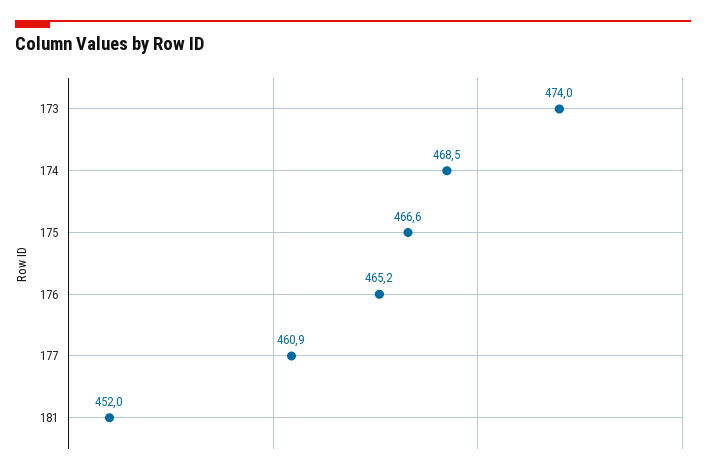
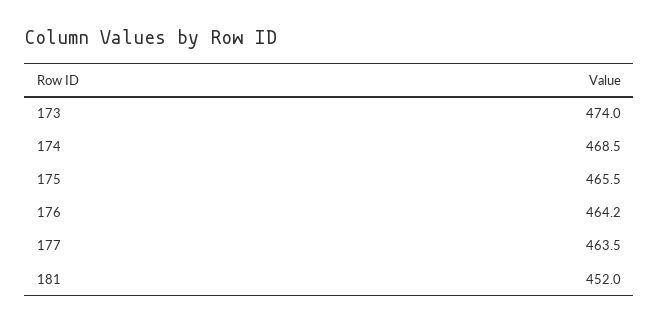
  {
    "173": 474,
    "174": 468.5,
-   "175": 466.6,
+   "175": 465.5,
-   "176": 465.2,
+   "176": 464.2,
-   "177": 460.9,
+   "177": 463.5,
    "181": 452
  }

--

(Problem to work on): Images stay out; everything else in the records must be given again exactly.

(Task response):
  {
    "173": 474,
    "174": 468.5,
-   "175": 466.6,
+   "175": 465.5,
-   "176": 465.2,
+   "176": 464.2,
-   "177": 460.9,
+   "177": 463.5,
    "181": 452
  }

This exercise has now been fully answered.